The Great Plains Have Volcanoes? Yup!

Continuing our look at the national parks and monuments of the Great Plains we unfortunately must skip Colorado.  The Great Plains portion of Colorado has no major national parks or national monuments.  There is Bent’s Old Fort National Historic Site and Sand Creek National Historic Site.  Both of these are important in their own way, and I in no way intend to slight them, but they lack the grandeur of a larger national park or monument.

Moving south from there, we enter New Mexico which features the surprising Capulin National Monument.  Capulin is an extinct cinder cone volcano that rises 1000 feet above the surrounding plains, and sits roughly in the middle of a whole series of volcanoes that dot this portion of northeast New Mexico.  Capulin is surprising because volcanoes are not typically associated with the Great Plains.  Some may choose to argue that they are an outlier to the Rocky Mountains, and not really part of the Great Plains, but I think most geologists and geographers would agree that the 12,000 and 13,000 foot peaks to the west are the part of the Rockies, but the 8,000+ foot volcanoes of the Capulin area are separate, and clearly rising directly from the plains.

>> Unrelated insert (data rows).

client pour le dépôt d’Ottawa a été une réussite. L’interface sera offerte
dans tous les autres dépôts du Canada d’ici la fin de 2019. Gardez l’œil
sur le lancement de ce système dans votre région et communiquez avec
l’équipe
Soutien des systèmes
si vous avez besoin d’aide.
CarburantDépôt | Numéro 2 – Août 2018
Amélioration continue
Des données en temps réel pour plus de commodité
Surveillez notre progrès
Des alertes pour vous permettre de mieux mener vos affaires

The park consists of the mountain itself with a road to the crater rim.  From there, you can hike the circumference of the rim (about 1 mile), as well as down to the bottom of the crater.  On a recent trip there, the wind was blowing and gusting upwards of 60mph, and I wondered if I was not going to be tossed from the summit like a napkin.  My hat proved useless as it required too much vigilance to keep it on my head.  I managed to keep from losing it, but that’s about it.  All in all, I found it to be an invigorating place and an excellent example of the character and variety that exists (surprisingly to some) on the Great Plains!